Stored data
Content starts
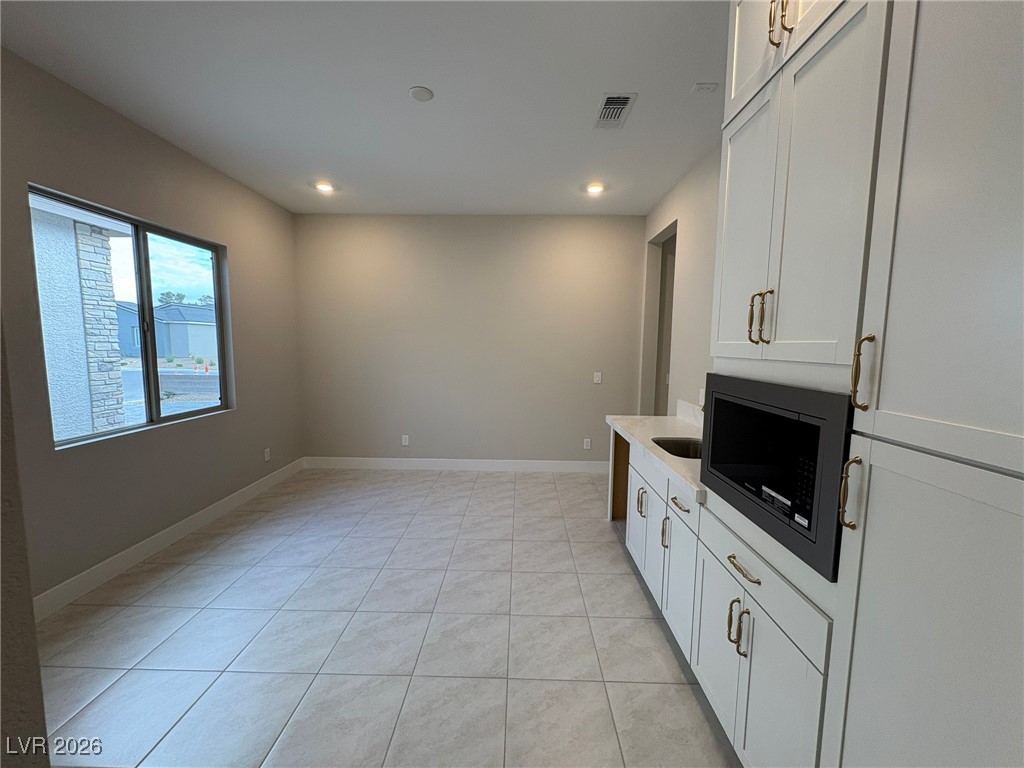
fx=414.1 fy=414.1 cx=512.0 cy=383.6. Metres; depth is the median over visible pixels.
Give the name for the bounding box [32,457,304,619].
baseboard
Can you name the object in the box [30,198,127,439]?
wall
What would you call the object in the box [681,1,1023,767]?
tall cabinet
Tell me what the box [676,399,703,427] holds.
backsplash
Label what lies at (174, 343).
house
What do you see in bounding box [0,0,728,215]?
ceiling
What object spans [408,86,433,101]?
smoke detector
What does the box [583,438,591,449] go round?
wall socket
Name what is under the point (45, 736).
near left wall
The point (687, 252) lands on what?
right wall
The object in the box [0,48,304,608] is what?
left wall
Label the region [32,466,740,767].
floor
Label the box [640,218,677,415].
doorway
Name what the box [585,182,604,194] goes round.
recessed light
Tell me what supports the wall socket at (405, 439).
attached to the back wall at (573, 244)
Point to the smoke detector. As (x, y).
(418, 93)
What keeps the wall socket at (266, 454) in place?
attached to the left wall at (251, 371)
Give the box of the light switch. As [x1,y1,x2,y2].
[593,371,601,383]
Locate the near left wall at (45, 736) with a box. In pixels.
[0,319,50,767]
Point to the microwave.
(810, 513)
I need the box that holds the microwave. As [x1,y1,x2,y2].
[698,373,851,579]
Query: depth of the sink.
2.67 m
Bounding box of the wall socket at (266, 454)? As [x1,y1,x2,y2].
[263,447,270,461]
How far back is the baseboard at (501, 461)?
4.81 m
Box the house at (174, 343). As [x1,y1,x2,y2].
[114,300,215,359]
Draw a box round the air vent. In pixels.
[594,92,636,128]
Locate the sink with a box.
[650,436,701,458]
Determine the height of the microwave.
0.450 m
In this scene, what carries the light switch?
attached to the back wall at (573, 244)
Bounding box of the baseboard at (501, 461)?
[303,456,608,472]
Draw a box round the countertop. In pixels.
[606,412,704,504]
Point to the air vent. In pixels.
(607, 102)
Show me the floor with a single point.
(596, 532)
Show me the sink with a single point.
(675, 446)
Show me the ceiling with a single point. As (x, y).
(442, 80)
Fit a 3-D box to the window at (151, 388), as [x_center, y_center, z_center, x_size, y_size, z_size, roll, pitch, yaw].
[-2.544,-0.406,2.898,0.079,1.395,1.450,1,6,1]
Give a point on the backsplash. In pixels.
(681, 409)
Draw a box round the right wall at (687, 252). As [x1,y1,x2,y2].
[636,142,719,415]
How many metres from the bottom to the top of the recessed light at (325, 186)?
0.045 m
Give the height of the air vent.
0.013 m
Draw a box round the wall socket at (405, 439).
[401,434,409,445]
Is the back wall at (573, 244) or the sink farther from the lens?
the back wall at (573, 244)
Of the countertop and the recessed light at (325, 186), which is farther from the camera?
the recessed light at (325, 186)
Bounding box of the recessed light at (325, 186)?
[314,181,334,193]
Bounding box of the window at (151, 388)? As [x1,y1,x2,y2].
[30,184,234,448]
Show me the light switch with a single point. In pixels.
(596, 381)
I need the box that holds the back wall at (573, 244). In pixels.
[293,213,647,466]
Content ends
* [ABOUT THIS EXERCISE]
Each entry is to be transcribed verbatim, and any picture in it is to be skipped.

* [EXPECTED OUTPUT]
fx=414.1 fy=414.1 cx=512.0 cy=383.6. Metres; depth is the median over visible pixels.
Give the name for the bounding box [32,457,304,619].
baseboard
Can you name the object in the box [30,198,127,439]?
wall
What would you call the object in the box [681,1,1023,767]?
tall cabinet
Tell me what the box [676,399,703,427] holds.
backsplash
Label what lies at (174, 343).
house
What do you see in bounding box [0,0,728,215]?
ceiling
What object spans [408,86,433,101]?
smoke detector
What does the box [583,438,591,449] go round?
wall socket
Name what is under the point (45, 736).
near left wall
The point (687, 252) lands on what?
right wall
The object in the box [0,48,304,608] is what?
left wall
Label the region [32,466,740,767].
floor
Label the box [640,218,677,415].
doorway
Name what the box [585,182,604,194] goes round.
recessed light
Tell me what supports the wall socket at (405, 439).
attached to the back wall at (573, 244)
Point to the smoke detector. As (x, y).
(418, 93)
What keeps the wall socket at (266, 454) in place?
attached to the left wall at (251, 371)
Give the box of the light switch. As [x1,y1,x2,y2].
[593,371,601,383]
Locate the near left wall at (45, 736) with a box. In pixels.
[0,319,50,767]
Point to the microwave.
(810, 513)
I need the box that holds the microwave. As [x1,y1,x2,y2].
[698,373,851,579]
Query: depth of the sink.
2.67 m
Bounding box of the wall socket at (266, 454)? As [x1,y1,x2,y2].
[263,447,270,461]
How far back is the baseboard at (501, 461)?
4.81 m
Box the house at (174, 343). As [x1,y1,x2,y2].
[114,300,215,359]
Draw a box round the air vent. In pixels.
[594,92,636,128]
Locate the sink with a box.
[650,436,701,458]
Determine the height of the microwave.
0.450 m
In this scene, what carries the light switch?
attached to the back wall at (573, 244)
Bounding box of the baseboard at (501, 461)?
[303,456,608,472]
Draw a box round the countertop. In pixels.
[606,412,704,504]
Point to the air vent. In pixels.
(607, 102)
Show me the floor with a single point.
(596, 532)
Show me the sink with a single point.
(675, 446)
Show me the ceiling with a single point. As (x, y).
(442, 80)
Fit a 3-D box to the window at (151, 388), as [x_center, y_center, z_center, x_size, y_size, z_size, roll, pitch, yaw].
[-2.544,-0.406,2.898,0.079,1.395,1.450,1,6,1]
Give a point on the backsplash. In pixels.
(681, 409)
Draw a box round the right wall at (687, 252). As [x1,y1,x2,y2].
[636,142,719,415]
How many metres from the bottom to the top of the recessed light at (325, 186)?
0.045 m
Give the height of the air vent.
0.013 m
Draw a box round the wall socket at (405, 439).
[401,434,409,445]
Is the back wall at (573, 244) or the sink farther from the lens?
the back wall at (573, 244)
Of the countertop and the recessed light at (325, 186), which is farther from the camera?
the recessed light at (325, 186)
Bounding box of the recessed light at (325, 186)?
[314,181,334,193]
Bounding box of the window at (151, 388)? As [x1,y1,x2,y2].
[30,184,234,448]
Show me the light switch with a single point. In pixels.
(596, 381)
I need the box that holds the back wall at (573, 244). In pixels.
[293,213,647,466]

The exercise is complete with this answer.